◆ **THE REQUEST**
Reproduce every one of the following lines verbatim, changing nothing.
☆ ☆ ☆
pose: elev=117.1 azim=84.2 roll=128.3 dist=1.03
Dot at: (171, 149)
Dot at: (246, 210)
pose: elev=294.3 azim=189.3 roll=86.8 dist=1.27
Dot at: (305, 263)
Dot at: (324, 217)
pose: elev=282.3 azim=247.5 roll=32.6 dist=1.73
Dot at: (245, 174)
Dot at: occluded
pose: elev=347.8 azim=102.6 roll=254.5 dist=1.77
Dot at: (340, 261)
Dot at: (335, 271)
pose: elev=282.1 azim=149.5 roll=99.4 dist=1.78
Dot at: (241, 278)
☆ ☆ ☆
◆ **SOLUTION**
pose: elev=117.1 azim=84.2 roll=128.3 dist=1.03
Dot at: (171, 149)
Dot at: (246, 210)
pose: elev=294.3 azim=189.3 roll=86.8 dist=1.27
Dot at: (305, 263)
Dot at: (324, 217)
pose: elev=282.3 azim=247.5 roll=32.6 dist=1.73
Dot at: (245, 174)
Dot at: occluded
pose: elev=347.8 azim=102.6 roll=254.5 dist=1.77
Dot at: (340, 261)
Dot at: (335, 271)
pose: elev=282.1 azim=149.5 roll=99.4 dist=1.78
Dot at: (241, 278)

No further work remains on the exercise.